Many of you know that my practice is to come home after church on Sunday, and after a bit of a rest, read the lections for the following week. Last Sunday I altered that practice just a bit. I came home and had some lunch and then read the lections before heading to the pool. I wanted to get the last two days of summer sunshine at the pool in. As I sat at the pool, I watched a young pair of Ospreys—I presumed it was the pair that nest not far from my house—swoop out over the water hunting and then make a big circle over land before coming back again and again in wider and wider arcs. Their shrill cries one to the other could be heard even over the laughter of the children on this end of summer afternoon.

On Monday morning, as I walked Jaedah, I watched the male again making swoops and circles over the water. This time he was alone, and although his call broke the morning stillness, there was no response. As we walked, I followed his ever widening and ever climbing circles headed slowly south until his broad dark wingspan became but a speck in the sky, soon swallowed away by the brilliant blue of late summer. I remember looking up in the sky as I took my lectionary book out to read the lections once again later that morning, but there was only blue, no dark speck anywhere around.

It wasn’t until Wednesday afternoon, as Jaedah and I walked, that I really realized that they were gone. What I had witnessed on Sunday and Monday was the last of the Osprey that had been with us this summer make their final ascent into streams of air that would carry them thousands of miles to the south. Their cries no longer filled the summer air and somehow the droning of the last of this year’s cicadas only made it seem that much more empty. The absence of their presence was palpable and all around me, and it spoke of the end of summer, the loss of what we all, I think consider, precious time.

I don’t know about you but I always feel at somewhat of a loss at the end of summer, as if a good friend has moved away, and even though I know they will be back I am sad to not see them now and I miss them. When I lived in Rochester I felt the same way about the end of fire season—when the last bit of snow in the shadiest part of the yard has finally melted and you can open the windows day and night and you just know there will be no more fires in the fireplace this year. There is a longing for that which is lost and a hoping that you will find it again.

That sense is what we encounter in the gospel text for this week, as Jesus tells the story of the lost sheep and the lost coin. Both the shepherd and the woman do everything in their power to bring back that which has been lost. I am sure we all have had that feeling of losing something like a coin that the woman has lost, frantically searching absolutely everywhere to find it and return it to its rightful place. I think that part of the appeal of Facebook and the websites that allow one to find long lost and sometimes unknown relatives is that we get to search for and find that lost sheep in our lives and hopefully have a joyous celebration at the return.

It’s a disquieting feeling to have lost someone or something. I remember in the days and weeks immediately after my father died having the sense that I had just misplaced him, lost him somewhere. I just knew that if I retraced my steps enough times I would find him right where I had left him, much like one finds their wallet that has been misplaced or the keys that are right where we always leave them.

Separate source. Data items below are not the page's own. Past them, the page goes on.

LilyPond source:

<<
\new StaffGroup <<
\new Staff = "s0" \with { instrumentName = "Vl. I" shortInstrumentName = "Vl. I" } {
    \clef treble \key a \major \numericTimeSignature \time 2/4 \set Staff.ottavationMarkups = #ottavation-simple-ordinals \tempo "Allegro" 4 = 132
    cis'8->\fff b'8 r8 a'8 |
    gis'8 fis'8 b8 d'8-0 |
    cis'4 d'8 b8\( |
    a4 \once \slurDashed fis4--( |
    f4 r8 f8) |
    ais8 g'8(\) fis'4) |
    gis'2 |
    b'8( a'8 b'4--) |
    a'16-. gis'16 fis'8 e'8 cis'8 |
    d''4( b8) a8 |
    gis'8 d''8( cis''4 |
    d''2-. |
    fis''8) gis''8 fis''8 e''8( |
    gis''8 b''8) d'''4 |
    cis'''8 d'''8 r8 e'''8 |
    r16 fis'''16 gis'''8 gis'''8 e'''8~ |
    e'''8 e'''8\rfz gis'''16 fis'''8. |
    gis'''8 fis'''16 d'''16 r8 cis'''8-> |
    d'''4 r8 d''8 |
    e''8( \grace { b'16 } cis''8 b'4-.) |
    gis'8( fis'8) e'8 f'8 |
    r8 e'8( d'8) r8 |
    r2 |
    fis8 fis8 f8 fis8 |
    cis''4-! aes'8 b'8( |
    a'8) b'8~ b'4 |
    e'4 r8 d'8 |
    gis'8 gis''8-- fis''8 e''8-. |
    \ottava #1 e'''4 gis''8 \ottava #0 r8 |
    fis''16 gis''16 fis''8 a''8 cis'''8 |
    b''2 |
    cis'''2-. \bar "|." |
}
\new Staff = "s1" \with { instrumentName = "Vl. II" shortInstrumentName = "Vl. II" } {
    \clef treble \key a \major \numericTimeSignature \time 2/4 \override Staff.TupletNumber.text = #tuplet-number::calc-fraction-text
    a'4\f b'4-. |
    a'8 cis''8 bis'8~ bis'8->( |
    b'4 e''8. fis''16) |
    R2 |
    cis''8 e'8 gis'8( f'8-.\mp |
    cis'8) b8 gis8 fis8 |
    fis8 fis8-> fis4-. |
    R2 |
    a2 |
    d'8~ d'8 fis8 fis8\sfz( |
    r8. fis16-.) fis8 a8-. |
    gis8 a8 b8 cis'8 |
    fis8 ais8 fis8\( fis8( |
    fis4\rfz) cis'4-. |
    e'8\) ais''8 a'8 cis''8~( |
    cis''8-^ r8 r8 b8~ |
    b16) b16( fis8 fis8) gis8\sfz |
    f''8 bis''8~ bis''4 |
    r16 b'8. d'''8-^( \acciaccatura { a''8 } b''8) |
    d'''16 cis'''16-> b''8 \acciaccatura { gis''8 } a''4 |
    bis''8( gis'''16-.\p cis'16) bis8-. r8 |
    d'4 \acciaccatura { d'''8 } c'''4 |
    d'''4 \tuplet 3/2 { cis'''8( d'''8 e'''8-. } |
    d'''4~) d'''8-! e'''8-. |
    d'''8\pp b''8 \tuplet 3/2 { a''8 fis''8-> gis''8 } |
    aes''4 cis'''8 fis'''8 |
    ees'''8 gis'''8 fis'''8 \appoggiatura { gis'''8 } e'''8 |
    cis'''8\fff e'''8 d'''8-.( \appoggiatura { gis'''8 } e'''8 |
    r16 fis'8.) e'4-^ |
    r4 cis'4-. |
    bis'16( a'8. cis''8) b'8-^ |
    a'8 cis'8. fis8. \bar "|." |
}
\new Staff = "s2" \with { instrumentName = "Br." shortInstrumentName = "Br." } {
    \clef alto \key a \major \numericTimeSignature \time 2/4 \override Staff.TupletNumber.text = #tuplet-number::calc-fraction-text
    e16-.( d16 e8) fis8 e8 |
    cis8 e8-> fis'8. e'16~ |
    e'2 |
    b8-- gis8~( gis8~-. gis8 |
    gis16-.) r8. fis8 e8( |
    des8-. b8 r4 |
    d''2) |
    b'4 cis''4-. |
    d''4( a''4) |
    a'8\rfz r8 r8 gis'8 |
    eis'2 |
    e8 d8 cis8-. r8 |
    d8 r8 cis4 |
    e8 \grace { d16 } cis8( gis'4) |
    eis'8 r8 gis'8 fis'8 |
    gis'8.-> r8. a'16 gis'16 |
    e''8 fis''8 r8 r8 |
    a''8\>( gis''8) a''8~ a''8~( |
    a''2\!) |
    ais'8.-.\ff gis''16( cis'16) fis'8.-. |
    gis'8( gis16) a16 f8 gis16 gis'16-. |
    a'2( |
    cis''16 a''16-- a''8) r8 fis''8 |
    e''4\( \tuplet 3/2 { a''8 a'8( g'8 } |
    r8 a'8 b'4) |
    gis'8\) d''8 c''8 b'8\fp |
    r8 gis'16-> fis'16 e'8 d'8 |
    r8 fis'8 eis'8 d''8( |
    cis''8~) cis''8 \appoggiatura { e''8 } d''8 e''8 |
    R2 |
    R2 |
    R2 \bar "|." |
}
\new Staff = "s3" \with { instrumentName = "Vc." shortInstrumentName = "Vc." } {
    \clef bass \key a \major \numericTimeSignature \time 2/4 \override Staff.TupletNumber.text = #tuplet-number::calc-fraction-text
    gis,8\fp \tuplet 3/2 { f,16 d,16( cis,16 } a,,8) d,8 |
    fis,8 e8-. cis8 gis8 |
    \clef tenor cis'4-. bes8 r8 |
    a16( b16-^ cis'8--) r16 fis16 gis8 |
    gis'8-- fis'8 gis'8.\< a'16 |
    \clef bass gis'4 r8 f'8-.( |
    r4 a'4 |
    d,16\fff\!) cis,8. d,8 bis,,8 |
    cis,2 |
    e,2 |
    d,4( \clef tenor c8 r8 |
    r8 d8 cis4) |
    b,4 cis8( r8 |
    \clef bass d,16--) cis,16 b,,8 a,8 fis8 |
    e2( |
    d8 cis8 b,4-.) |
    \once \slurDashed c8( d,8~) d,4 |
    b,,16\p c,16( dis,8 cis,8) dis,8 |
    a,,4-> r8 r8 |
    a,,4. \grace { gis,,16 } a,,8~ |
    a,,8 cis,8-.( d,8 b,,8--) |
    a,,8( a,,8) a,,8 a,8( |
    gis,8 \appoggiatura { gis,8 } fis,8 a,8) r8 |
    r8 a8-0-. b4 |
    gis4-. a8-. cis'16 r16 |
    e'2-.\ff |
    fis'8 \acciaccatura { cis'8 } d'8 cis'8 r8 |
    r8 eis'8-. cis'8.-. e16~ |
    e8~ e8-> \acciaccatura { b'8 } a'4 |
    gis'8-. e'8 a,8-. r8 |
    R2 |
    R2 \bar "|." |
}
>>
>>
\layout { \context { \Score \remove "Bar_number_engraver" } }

Why do we keep searching? Because deep down we know that nothing can replace that piece that we are missing and that until that someone is returned nothing will assuage that ache we have just to see them. Just them.

I have wondered this week if this is what it is like for God. Always surveying the landscape looking for us, wondering in which of life’s thickets we have been caught. And I have wondered as well if we ever scan the skyline looking for just that speck that might be God coming toward us.